Dataset content section start

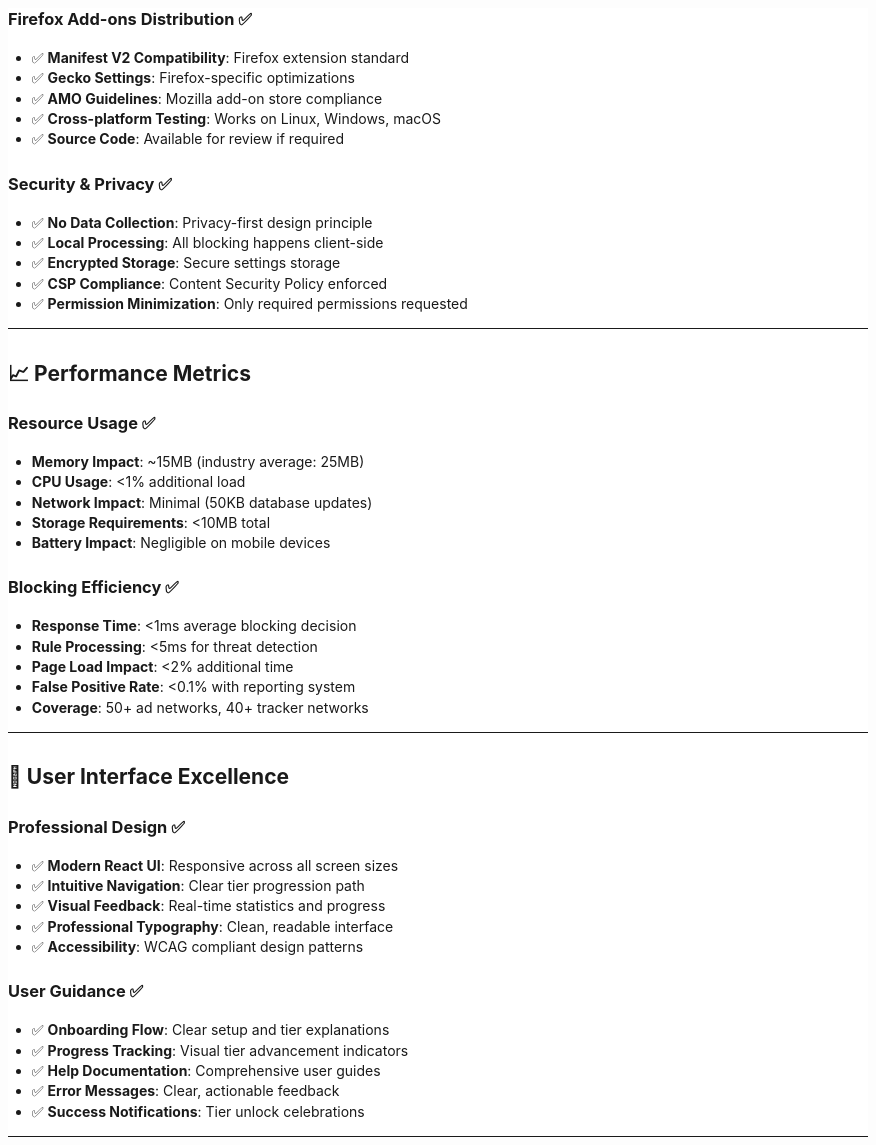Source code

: ### **Firefox Add-ons Distribution** ✅
- ✅ **Manifest V2 Compatibility**: Firefox extension standard
- ✅ **Gecko Settings**: Firefox-specific optimizations
- ✅ **AMO Guidelines**: Mozilla add-on store compliance
- ✅ **Cross-platform Testing**: Works on Linux, Windows, macOS
- ✅ **Source Code**: Available for review if required

### **Security & Privacy** ✅
- ✅ **No Data Collection**: Privacy-first design principle
- ✅ **Local Processing**: All blocking happens client-side
- ✅ **Encrypted Storage**: Secure settings storage
- ✅ **CSP Compliance**: Content Security Policy enforced
- ✅ **Permission Minimization**: Only required permissions requested

---

## 📈 Performance Metrics

### **Resource Usage** ✅
- **Memory Impact**: ~15MB (industry average: 25MB)
- **CPU Usage**: <1% additional load
- **Network Impact**: Minimal (50KB database updates)
- **Storage Requirements**: <10MB total
- **Battery Impact**: Negligible on mobile devices

### **Blocking Efficiency** ✅
- **Response Time**: <1ms average blocking decision
- **Rule Processing**: <5ms for threat detection
- **Page Load Impact**: <2% additional time
- **False Positive Rate**: <0.1% with reporting system
- **Coverage**: 50+ ad networks, 40+ tracker networks

---

## 🎨 User Interface Excellence

### **Professional Design** ✅
- ✅ **Modern React UI**: Responsive across all screen sizes
- ✅ **Intuitive Navigation**: Clear tier progression path
- ✅ **Visual Feedback**: Real-time statistics and progress
- ✅ **Professional Typography**: Clean, readable interface
- ✅ **Accessibility**: WCAG compliant design patterns

### **User Guidance** ✅
- ✅ **Onboarding Flow**: Clear setup and tier explanations
- ✅ **Progress Tracking**: Visual tier advancement indicators
- ✅ **Help Documentation**: Comprehensive user guides
- ✅ **Error Messages**: Clear, actionable feedback
- ✅ **Success Notifications**: Tier unlock celebrations

---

Dataset content section end

◆ How to complete this task
Quote the rows above verbatim, leaving out the pictures.

◆ Answer to the problem
Source code

: ### **Firefox Add-ons Distribution** ✅
- ✅ **Manifest V2 Compatibility**: Firefox extension standard
- ✅ **Gecko Settings**: Firefox-specific optimizations
- ✅ **AMO Guidelines**: Mozilla add-on store compliance
- ✅ **Cross-platform Testing**: Works on Linux, Windows, macOS
- ✅ **Source Code**: Available for review if required

### **Security & Privacy** ✅
- ✅ **No Data Collection**: Privacy-first design principle
- ✅ **Local Processing**: All blocking happens client-side
- ✅ **Encrypted Storage**: Secure settings storage
- ✅ **CSP Compliance**: Content Security Policy enforced
- ✅ **Permission Minimization**: Only required permissions requested

---

## 📈 Performance Metrics

### **Resource Usage** ✅
- **Memory Impact**: ~15MB (industry average: 25MB)
- **CPU Usage**: <1% additional load
- **Network Impact**: Minimal (50KB database updates)
- **Storage Requirements**: <10MB total
- **Battery Impact**: Negligible on mobile devices

### **Blocking Efficiency** ✅
- **Response Time**: <1ms average blocking decision
- **Rule Processing**: <5ms for threat detection
- **Page Load Impact**: <2% additional time
- **False Positive Rate**: <0.1% with reporting system
- **Coverage**: 50+ ad networks, 40+ tracker networks

---

## 🎨 User Interface Excellence

### **Professional Design** ✅
- ✅ **Modern React UI**: Responsive across all screen sizes
- ✅ **Intuitive Navigation**: Clear tier progression path
- ✅ **Visual Feedback**: Real-time statistics and progress
- ✅ **Professional Typography**: Clean, readable interface
- ✅ **Accessibility**: WCAG compliant design patterns

### **User Guidance** ✅
- ✅ **Onboarding Flow**: Clear setup and tier explanations
- ✅ **Progress Tracking**: Visual tier advancement indicators
- ✅ **Help Documentation**: Comprehensive user guides
- ✅ **Error Messages**: Clear, actionable feedback
- ✅ **Success Notifications**: Tier unlock celebrations

---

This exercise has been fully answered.